### SOURCE PASSAGE

<<<<

ConnectDER and Siemens Partner to offer a simple and clever solution for Level 2 charging installations  

ConnectDER’s meter collar working together with Siemens’s charging station could save up to 80 percent of installation costs

Getting set up to charge an EV at home is easy and affordable—except when it isn’t.  For many, especially those who live in older homes, installing a home Level 2 charging station may require an upgrade to the home’s electrical service, and/or a new panel (breaker box). By some estimates, nearly half the homes in the US may need these types of electrical upgrades to allow the installation of a typical Level 2 charger, which requires a dedicated 240 V circuit providing 40-60 amps. Upgrading the panel is a substantial job for an electrician, and the cost can easily run to thousands of dollars.

Fortunately, there are workarounds for this problem—and opportunities for companies that can offer ways for homeowners to avoid expensive panel upgrades.

ConnectDER’s clever products are based on a collar that connects to the meter socket, bypassing a building’s service panel. The company says it has some 15,000 collars installed nationwide for solar  applications.

ConnectDER (pronounced kuh-nek-ter) is a young company that currently offers a solution to a similar problem that some homeowners face when installing solar panels. Its clever products are based on a collar that connects to the meter socket, bypassing a building’s service panel. The company says it has some 15,000 collars installed nationwide for solar applications.

Now ConnectDER has formed a partnership with Siemens, one of the world’s largest electrical infrastructure providers, to bring its meter collars to EV owners in need of a simpler charging solution. 

Under the new agreement, ConnectDER will supply Siemens with a proprietary plug-in adapter for EV chargers. The new device will be designed and manufactured by ConnectDER exclusively for Siemens. 

According to ConnectDER, the adapter will allow an EV charger to be installed in 15 minutes, and avoiding the need for electric panel upgrades could save a customer as much as 60 to 80 percent of the charger installation cost.

Charged spoke with Whit Fulton, CEO of ConnectDER, and Chris King, Senior VP of Strategic Partnerships at Siemens, to learn more about the two companies’ new partnership.

Charged: How did ConnectDER first develop the idea of a meter collar, and why was solar the first application? 

ConnectDER’s Whit Fulton: The whole idea behind the company was to take the friction out of connecting large-scale assets like solar, electric vehicles, energy storage, into homes using an electric heater socket—it’s a giant socket you could use for an entire application there. We recognized that, and started the company about 10 years ago. And the low-hanging application was solar, because solar was growing really fast then. EVs were just on the horizon.

We realized that all the wiring challenges inside a house, especially service panel upgrades, could be completely avoided if you created a safe interconnection point, if it was plug-and-play with a circuit breaker in it, at the meter socket. And then that was it. How can we create a plug for this stuff?

>>>>

### RECORDS SHOWN
<<<<

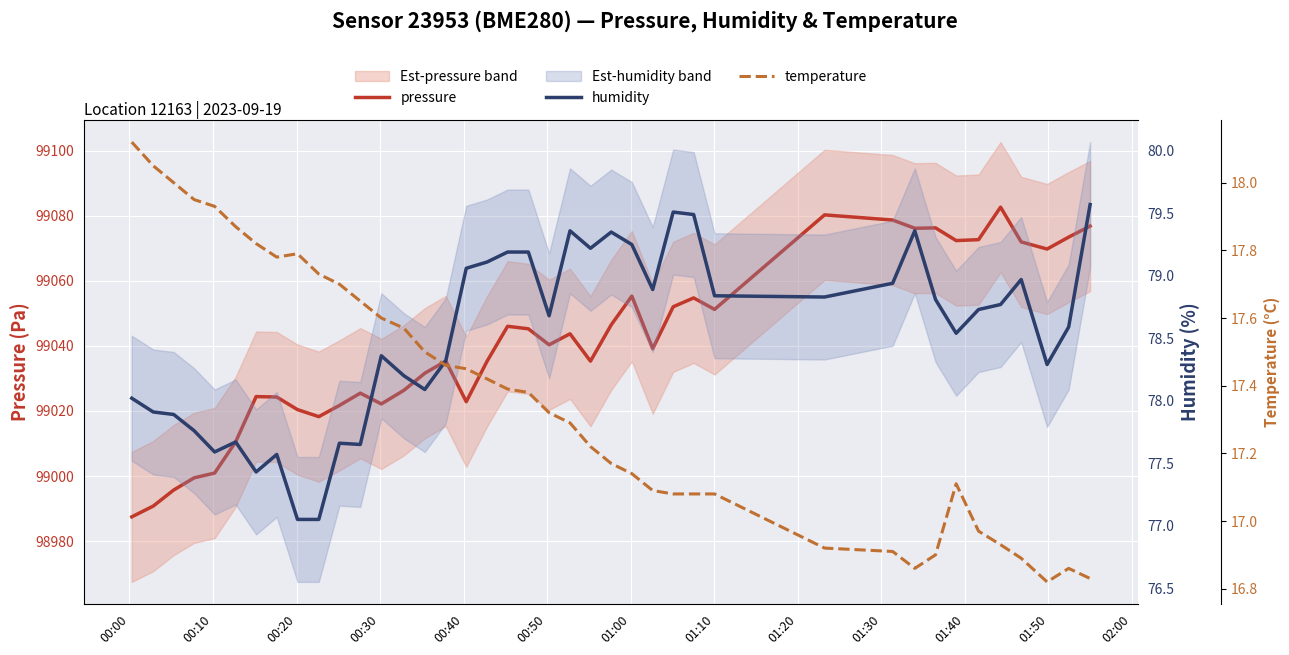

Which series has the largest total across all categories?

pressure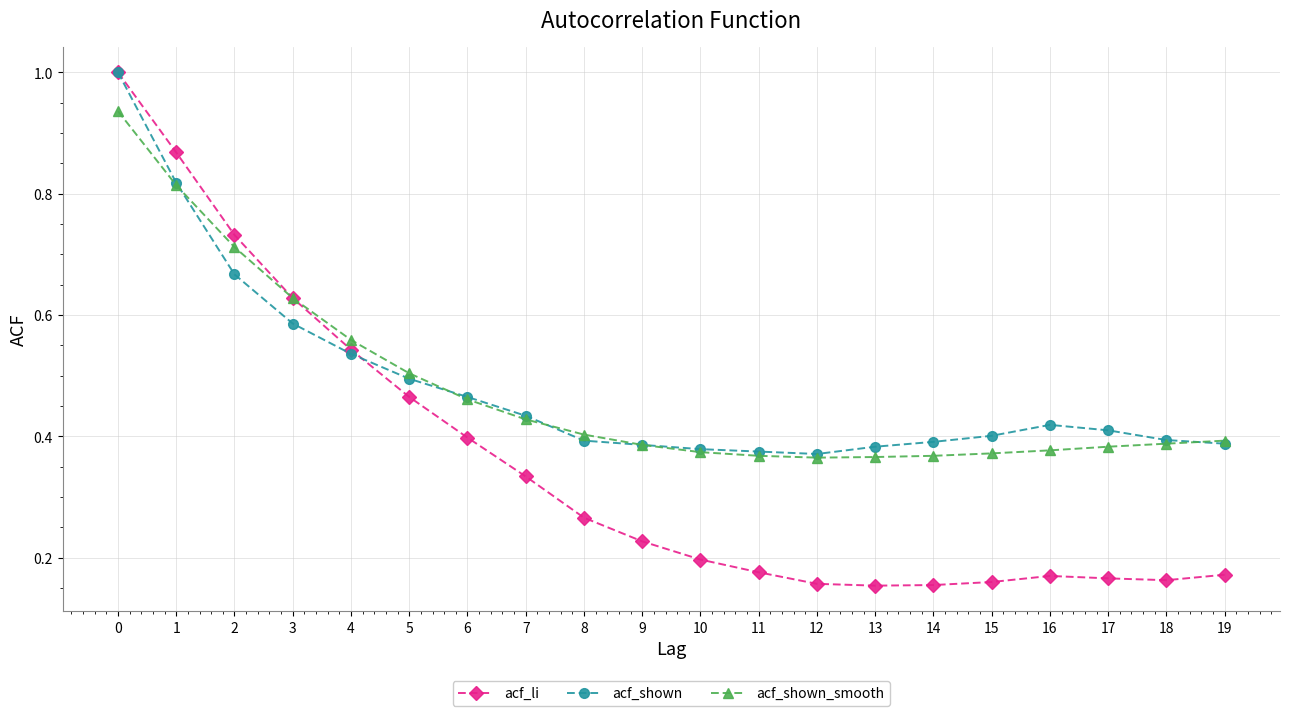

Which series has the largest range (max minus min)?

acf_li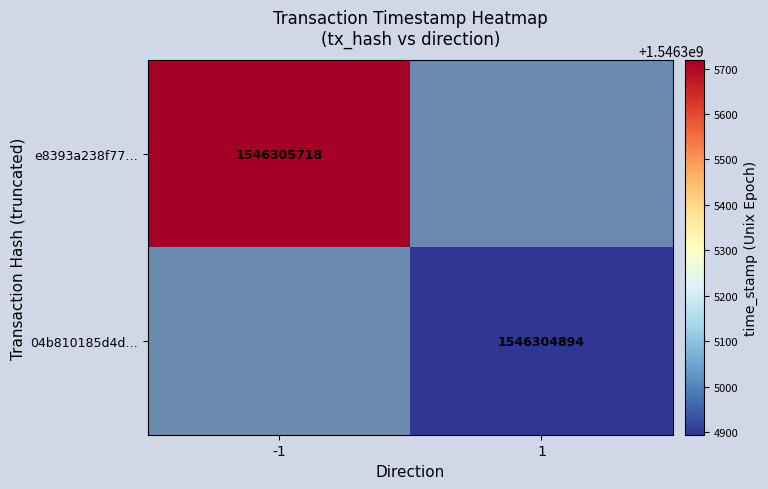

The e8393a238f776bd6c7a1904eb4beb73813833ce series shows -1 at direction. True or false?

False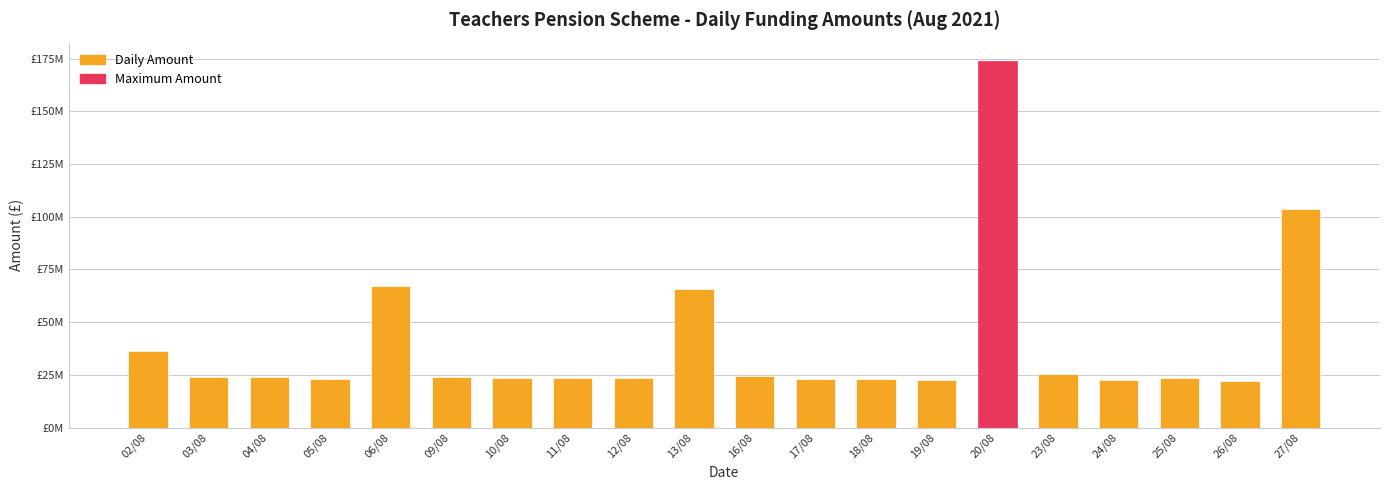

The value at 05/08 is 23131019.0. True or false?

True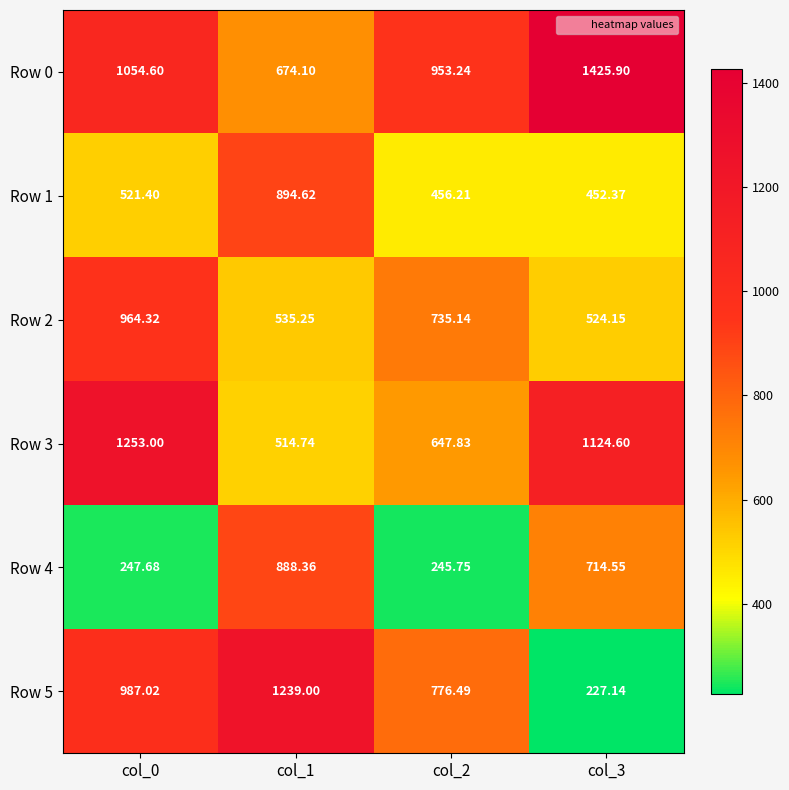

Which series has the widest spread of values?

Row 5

>>>>

### TASKS AND EXERCISES
- A) For each statement, say yes or no to whether it agrees with the ConnectDER–Siemens article, and quote the article's words that decide it. (i) Siemens will design and manufacture the new plug-in adapter. (ii) ConnectDER says it has about 15,000 collars installed nationwide for solar applications. (iii) A typical Level 2 charger needs a dedicated 120 V circuit.
- B) Continue the ConnectDER–Siemens article from its last sentence.
The data above are separate material, apart from the ConnectDER–Siemens article.

### ANSWERS BY TASK
- A)
(i) No: "The new device will be designed and manufactured by ConnectDER exclusively for Siemens."
(ii) Yes: "The company says it has some 15,000 collars installed nationwide for solar applications."
(iii) No: "which requires a dedicated 240 V circuit providing 40-60 amps"

- B)
Obviously, the technology footprint for distributed resources has evolved [since then], especially with the growth of electric vehicles and then vehicle-to-home, vehicle-to-grid applications. It was always our roadmap to really go after that, to be able to support that segment of the market. And Siemens came along at the right time. Chris King reached out and said, “Hey, we’re interested in looking at how we can work together on these things.” And we said, “Your timing’s great. We’re already hard at work on this stuff. Let’s talk about how we can put the pieces together.”

Charged: With this partnership between Siemens and ConnectDER, you’ll have a smart charger that talks to the meter collar and then balances the power of the whole system. Is that the idea?

Siemens’s Chris King: There will be different versions of the product over time. Initially, we’re keeping it very simple. Keep the cost down, keep the installation simple. It will act as a circuit breaker, so if the combined load of the EV and the house are approaching overloading the circuit, then it will shut off the EV charger.

It will act as a circuit breaker, so if the combined load of the EV and the house are approaching overloading the circuit, then it will shut off the EV charger.

Now this is actually something that we expect to happen very rarely, because you have to have basically all of your appliances on in your house to come close to your service load. You’ve got to have your electric oven on, and your cooktop, and your air conditioner and all that stuff. We don’t expect that to happen often, just as circuit breakers don’t go off very often.

Charged: You need to get local utility approval to install it, right? 

Whit: Yes, it requires utility approval or state-level approval from the regulators and whatnot, but we’re less concerned about that element of it at this point, given the fact that we’ve seen so much interest and appetite. It will take some time to go through the process to make sure utilities are comfortable with it, but we’re very confident that we’ll have widespread deployment over the course of 2022.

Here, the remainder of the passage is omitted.